Aux champs
Au maître Jules Breton.
PRINTEMPS
Salut aux jours plus longs ! Salut au renouveau !
Dans la plaine sans fin, voici le blé nouveau
Qui partout reverdit. Sur la terre il déploie
Son manteau d’émeraude et, paisible, il ondoie,
Sous la brise légère, en flots calmes et doux
Que l’hirondelle effleure, et dont aucun remous
Ne trouble le repos. Mille plantes nouvelles,
Marguerites, bluets, coquelicots, nielles,
Apparaissent déjà parmi les blés fleuris
Où les oiseaux des champs vont chercher des abris,
Et, dans l’air embaumé, voici que, dès l’aurore,
Éveillant à la ronde un écho plus sonore,
Le chant de l’alouette et le cri des grillons
Formant comme un concert qui monte des sillons.
ÉTÉ
Salut aux jours brûlants de l’aube au crépuscule !
Le rude travailleur aime la canicule,
Qui met le hâle au front et l’abondance aux champs.

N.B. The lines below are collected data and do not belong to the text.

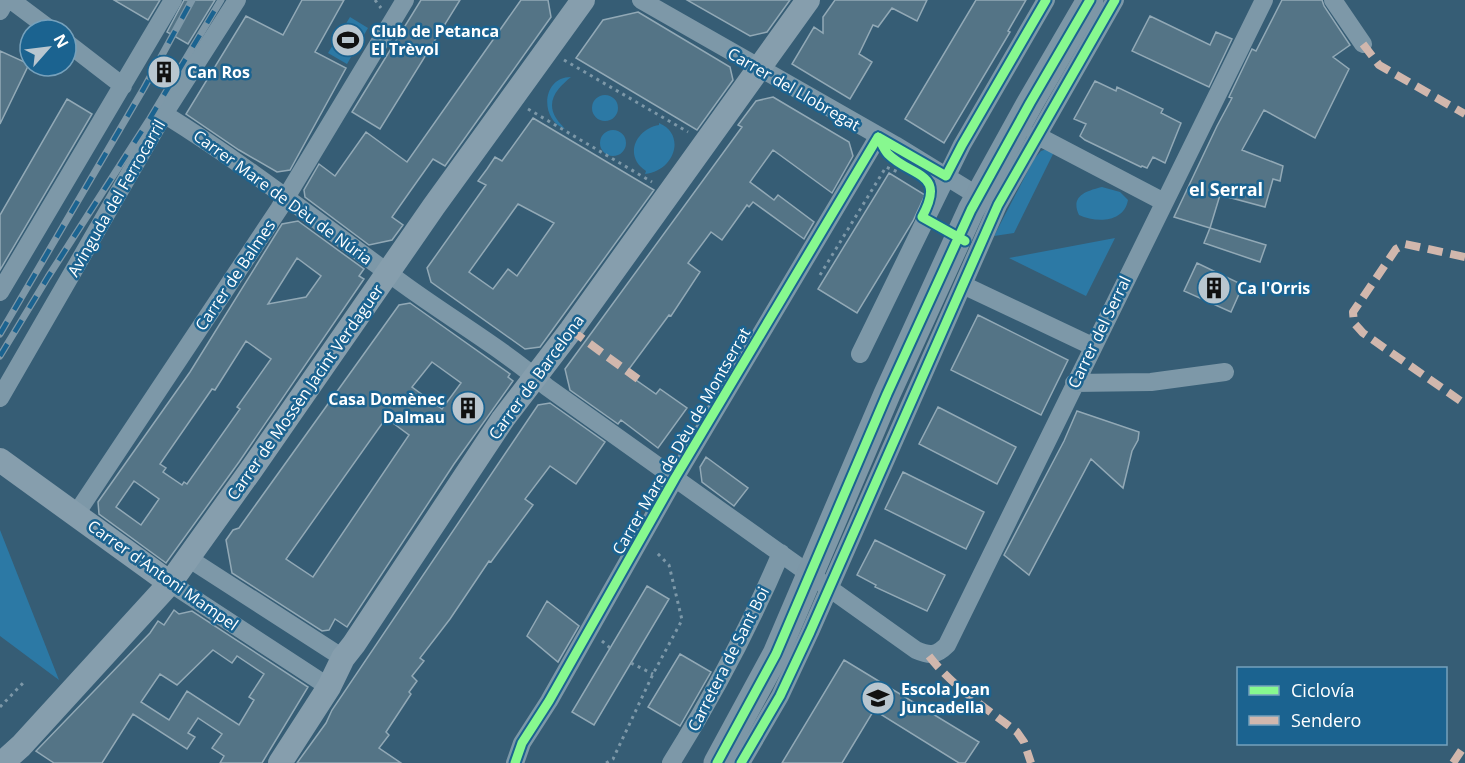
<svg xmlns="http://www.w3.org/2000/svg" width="1465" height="763" font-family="'Open Sans',sans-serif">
<rect width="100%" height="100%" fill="#365d75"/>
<!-- green -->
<path fill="#2c79a5" d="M350,17l18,11 -21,36 -19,-11z
M571,77c-12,10 -26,23 -15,41 3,5 7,8 9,11 -26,-10 -23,-52 6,-52z
M592 108a13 13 0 1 1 26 0a13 13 0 1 1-26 0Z
M659,123c28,12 15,48 -14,51l1,-3c-23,-15 -10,-42 13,-46z
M600 143a13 13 0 1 1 26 0a13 13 0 1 1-26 0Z
M1047,149l7,3 -40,81 -20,3 40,-77 7,-8z
M1102,187l18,5 8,8c-4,23 -32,23 -49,15 -9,-19 7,-24 23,-28z
M1115,238l-29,58 -77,-38z
M0,530l59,150 -59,-44z"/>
<!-- building -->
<path fill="#547486" stroke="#92a9b6" stroke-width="1.5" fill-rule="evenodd" d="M114,0h46l-12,20z
M184,0h31l-27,44 -21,-12z
M302,0h42l-29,52 31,16 -56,102 -13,2 -38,-22 -53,-36 60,-98 37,19z
M421,0h39l-80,129 -28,-17z
M521,0h27l3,17 -106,149 -12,-7 -22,31 -19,27 11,8 -11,15 -23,5 -64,-48 -1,-7 15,-26 16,12 31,-44 41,30z
M687,0h103l-23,32 -17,4z
M835,0h92l-10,21 -25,-13 -14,19 -5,-2 -14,29 13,8 -22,37 -58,-35 22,-37 9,6v-16z
M976,0h50l-18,31 2,1 -66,111 -39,-24z
M1282,0h40l2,6 26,39 -17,12 16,12 -34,69 -51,-28 -22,40 41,16 -3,15 -7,-2 -8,28 -45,-12 -10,33 -36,-11 43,-91 15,-28 -3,-1 23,-48 4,2z
M638,12l92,55 3,13 -36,50 -121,-72 27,-38z
M1150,16l60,29 6,-13 16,7 -23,48 -77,-36z
M0,51l29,13 -29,60z
M1095,81l21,10 1,-4 46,22 -2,4 20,10 -16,40 -12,-6 -6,11 -5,-2 -1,1 -56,-27 -5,-4 6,-12 -12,-5z
M773,97l76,45 4,14 -21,37 -59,-43 -23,32 24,18 4,-5 36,27 -10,17 -51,-37 -4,5 -2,-2 -25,35 -11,-8 -23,31 12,9 -29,44 -2,-1 -43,58 30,21 4,-5 27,19 -29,40 -37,-28 -3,4 -48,-34 -5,-21 177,-242 -4,-2 18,-24z
M67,99l25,15 -92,156v-55z
M533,118l121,72 -114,157 -15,2 -94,-67 -4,-14 59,-83 -8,-4 9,-12 8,-12 7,4zM518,204l36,19 -37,53 -9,-7 -15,20 -24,-17z
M889,173l36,22 -12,26 -56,92 -39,-24z
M298,221l66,48 -5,7 5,3 -125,183 -73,101 -67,-49 -1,-12 92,-130 92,-148zM297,258l24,18 -15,21 -38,7zM246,341l25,18 -34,48 3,2 -53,75 -3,-2 -2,3 -19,-13 3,-4 -6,-4 52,-75 3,1zM134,481l25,18 -18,26 -25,-18z
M1210,228l56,17 -6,17 -56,-19z
M1197,263l46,22 -12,27 -47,-21z
M410,303l100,71 -2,3 5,4 -59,83 -107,163 -12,-8 -6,11 -7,1 -90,-58 -6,-33 7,-10 6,-2 160,-223zM432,362l29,21 -19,26 -30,-22zM386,418l23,17 -96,142 -27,-18z
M978,315l90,45 -27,55 -90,-45z
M550,403l55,39 -29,42 -26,-18 -25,33 8,6 -34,46 -8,11 -2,-1 -39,58 -30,39 4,3 -12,15 5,5 -8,11 2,2 -25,38 3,3 -10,13 22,15h-104l29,-40 6,-13 206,-305z
M938,407l78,40 -19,37 -78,-40z
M1077,411l62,21 -1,8 -6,11 -9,37 -32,-29 -62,116 -25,-20 60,-114z
M706,457l42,31 -14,18 -32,-24 -2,-15z
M903,472l81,40 -18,37 -81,-40z
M875,540l70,35 -18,36 -52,-24 1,-2 -19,-10z
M647,586l22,13 -75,126 -22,-13z
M547,601l32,25 -21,36 -31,-26z
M174,610l5,4 13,-3 116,76 -46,76h-42l4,-7 -12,-8 10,-14 -24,-16 -10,15 7,4 -8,12 -54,-35 -31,49h-48l-18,-12 114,-118 8,-12 6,4zM213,650l19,13 5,-7 27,18 -15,23 5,3 -15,25 -52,-34 -18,29 -28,-18 19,-28 17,11z
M680,654l31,18 -31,54 -32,-19z
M844,660l135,82 -14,21h-6l-85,-53 -32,53h-60z"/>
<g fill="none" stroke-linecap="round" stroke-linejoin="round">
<!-- path -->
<path stroke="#7d98a8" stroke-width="3" stroke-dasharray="3 4.5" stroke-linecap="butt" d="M375,0l6,8
M564,60l124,72
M528,109l124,73
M820,275l66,-108 12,5 2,-3
M602,641l8,7
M631,663l22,11
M0,707l23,-24
M606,763l7,-4 40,-85 29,-54 -13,-55 -14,-14"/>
<!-- street -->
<path stroke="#7d98a8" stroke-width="18" d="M11,0l40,30
M641,0l254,145 83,51
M1333,0l30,44
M0,11l6,-11
M66,42l57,44
M164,114c84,52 162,114 242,172 47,34 97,63 141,101l369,263c14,6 20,6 31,-5l317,-645
M1036,135l128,67
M963,285l129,61
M0,292l173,-292
M860,354l102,-209 84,-145
M1074,383l77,-1 74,-10
M0,398l164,-284 73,-114
M76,514l203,-305 126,-209
M188,558l155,100
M170,583l159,104
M515,763l7,-20 27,-42 126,-223 203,-341
M671,763c42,-67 79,-137 110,-210
M741,763l39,-67 30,-64 188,-427 117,-205"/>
<!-- secondary -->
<path stroke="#869ead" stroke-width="24" d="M0,460l170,123
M2,763l19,-17 149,-163 81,-113 183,-264 149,-206
M280,763l49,-76 14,-29 11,-14 149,-225 68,-89 237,-330"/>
<!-- primary -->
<path stroke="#7d97a7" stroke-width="27" d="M717,763l59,-109 111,-260 84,-184 59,-107 60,-103"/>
<!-- rail casing -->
<g stroke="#7e98a8" stroke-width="7">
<path id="rail" d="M0,334l144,-246 48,-88
M0,356l48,-79 101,-157 72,-120"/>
</g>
<!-- rail -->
<use href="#rail" stroke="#1b6390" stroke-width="4.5" stroke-dasharray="14" stroke-linecap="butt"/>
<!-- quiet -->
<path stroke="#d1b7ad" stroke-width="8" stroke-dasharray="15 8" stroke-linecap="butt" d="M1363,44l16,21 86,49
M1465,257l-60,-13 -9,5 -43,63 1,11 9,10 102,71
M571,330l67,49
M929,656c24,31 57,52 88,76l7,10 7,21
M1453,763l12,-18"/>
<!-- cycleway casing -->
<g stroke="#1b6390" stroke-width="13">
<path id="cycleway" d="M878,137l68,39 16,-31 84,-145
M878,137c3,5 6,13 10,17 24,24 59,17 34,63l43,24
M515,763l7,-20 27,-42 126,-223 203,-341
M717,763l59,-109 111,-260 84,-184 59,-107 60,-103
M741,763l39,-67 30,-64 188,-427 117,-205"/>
</g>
<!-- cycleway -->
<use href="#cycleway" stroke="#87f88f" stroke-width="9"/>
</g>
<!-- icons -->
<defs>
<g id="stadium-disc" transform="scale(1.725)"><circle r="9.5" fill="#b9c6cf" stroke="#1b6390"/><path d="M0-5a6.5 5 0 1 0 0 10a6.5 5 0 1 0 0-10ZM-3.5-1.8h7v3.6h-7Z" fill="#111"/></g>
<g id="building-disc" transform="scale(1.725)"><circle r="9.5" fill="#b9c6cf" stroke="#1b6390"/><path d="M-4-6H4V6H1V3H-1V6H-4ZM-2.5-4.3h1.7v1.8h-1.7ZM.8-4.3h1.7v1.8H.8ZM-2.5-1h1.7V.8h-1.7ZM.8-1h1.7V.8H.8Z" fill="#111"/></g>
<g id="school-disc" transform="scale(1.725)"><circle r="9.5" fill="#b9c6cf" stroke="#1b6390"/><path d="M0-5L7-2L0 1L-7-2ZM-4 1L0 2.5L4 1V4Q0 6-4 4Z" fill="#111"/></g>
</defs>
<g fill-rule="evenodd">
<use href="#stadium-disc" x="348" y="40"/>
<use href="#building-disc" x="164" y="72"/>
<use href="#building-disc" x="1214" y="288"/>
<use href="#building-disc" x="468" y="408"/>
<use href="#school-disc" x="878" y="698"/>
</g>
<g text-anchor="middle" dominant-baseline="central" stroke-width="5" stroke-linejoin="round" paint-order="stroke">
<!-- poi labels -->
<g font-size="16" font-weight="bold" fill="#fff" stroke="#1b6390" text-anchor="start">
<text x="371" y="31">Club de Petanca<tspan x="371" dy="18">El Trèvol</tspan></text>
<text x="187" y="72">Can Ros</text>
<text x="1237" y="288">Ca l'Orris</text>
<text x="445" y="399" text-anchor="end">Casa Domènec<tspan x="445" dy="18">Dalmau</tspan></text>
<text x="901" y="689">Escola Joan<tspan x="901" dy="18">Juncadella</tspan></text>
</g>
<!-- street labels -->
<g font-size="16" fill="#fff" stroke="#1b6390">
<text transform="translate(794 89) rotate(30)">Carrer del Llobregat</text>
<text transform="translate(283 197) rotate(36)">Carrer Mare de Dèu de Núria</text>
<text transform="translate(116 198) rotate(-60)">Avinguda del Ferrocarril</text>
<text transform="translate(235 275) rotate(-56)">Carrer de Balmes</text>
<text transform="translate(1099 332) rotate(-64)">Carrer del Serral</text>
<text transform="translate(536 377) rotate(-54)">Carrer de Barcelona</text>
<text transform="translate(305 392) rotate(-55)">Carrer de Mossèn Jacint Verdaguer</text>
<text transform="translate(681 441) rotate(-60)">Carrer Mare de Dèu de Montserrat</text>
<text transform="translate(163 575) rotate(35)">Carrer d'Antoni Mampel</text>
<text transform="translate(728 659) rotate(-63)">Carretera de Sant Boi</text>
</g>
<!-- neighbourhood labels -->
<g font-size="18" font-weight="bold" fill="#fff" stroke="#1b6390">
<text x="1226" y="189">el Serral</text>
</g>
</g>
<!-- legend -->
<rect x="1237" y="667" width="210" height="78" fill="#1b6390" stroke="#76a1bc" stroke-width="1.5"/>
<rect x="1249" y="686" width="30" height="9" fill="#87f88f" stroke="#76a1bc" stroke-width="1.5"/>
<text x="1291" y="697" font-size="18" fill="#ffffff">Ciclovía</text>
<rect x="1249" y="716" width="30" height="9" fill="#d1b7ad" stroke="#76a1bc" stroke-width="1.5"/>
<text x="1291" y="727" font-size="18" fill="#ffffff">Sendero</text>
<!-- north arrow -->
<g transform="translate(48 48) rotate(62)"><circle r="28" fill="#1b6390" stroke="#76a1bc" stroke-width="1.5"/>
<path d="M0-4.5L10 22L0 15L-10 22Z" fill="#b9c6cf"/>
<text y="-9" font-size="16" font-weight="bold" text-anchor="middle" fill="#ffffff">N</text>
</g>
</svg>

Le labeur de l’été, c’est le pain des enfants ;
Pour la saison d’hiver, c’est la vie assurée,
Quand la journée est courte et longue la soirée. L’été, sous le ciel bleu resplendit le blé d’or,
Que mûrit le soleil des jours de thermidor,
Et que les moissonneurs, d’un geste circulaire,
En cadençant leurs pas, coucheront sur la terre
Quand l’août sera venu ; plus tard, près des maisons,
On plantera le mai, puis filles et garçons,
Prolongeant dans la nuit leurs chansons et leurs rondes,
Célébreront la fin de ces moissons fécondes.
AUTOMNE
Salut au vin nouveau ! Salut au vin français,
Qui coule du pressoir tout pétillant et frais !
L’homme s’en réjouit et, dans la plaine nue,
Il reprend le travail dont l’heure est revenue ;
Dans les vastes guérets, comme aux flancs des vallons,
Lentement les grands bœufs vont tracer les sillons
Où bientôt le semeur, de son geste superbe,
Jettera le froment qui demain sera l’herbe,
Plus tard le pain de tons. À voir son bras puissant
Qui, depuis le matin jusqu’au jour décroissant,
Ne se lasse jamais, on dirait qu’il atteste
Qu’il a fait son devoir – que Dieu fera le reste !
HIVER
Salut au long sommeil dont l’hiver est rempli !
Le travailleur des champs a partout accompli
Sa tâche habituelle. À présent, c’est la neige,
Le givre, les frimas et le sombre cortège
Des longs mois sans soleil. La future moisson
En son germe repose, attendant la saison
Où s’étendra partout sur la terre assombrie
L’éclatante fraîcheur de sa robe fleurie.
C’est ainsi qu’une année aura fini son cours,
Et que l’on comptera parmi les meilleurs jours
Les jours où Dieu nous donne, après l’effort sans trêve,
Avec le vin nouveau la moisson qui s’achève.
ENVOI
Ô vous, les fils des champs, les heureux entre tous,
Des mirages lointains en tous lieux gardez-vous !
Ne cherchez pas plus haut qu’en vos humbles demeures
La richesse et la paix pour vos dernières heures !
À qui vous parlera d’un idéal trésor,
Répondez sans faiblir : « Nous l’avons, le Champ d’or ! »
Félix de MONNECOVE.
Paru dans la Revue septentrionale en 1896.
Pièce ayant remporté le premier prix de poésie
(médaille de vermeil) au concours ouvert en 1896
par la Société dunkerquoise pour l’encouragement
des lettres, des sciences et des arts.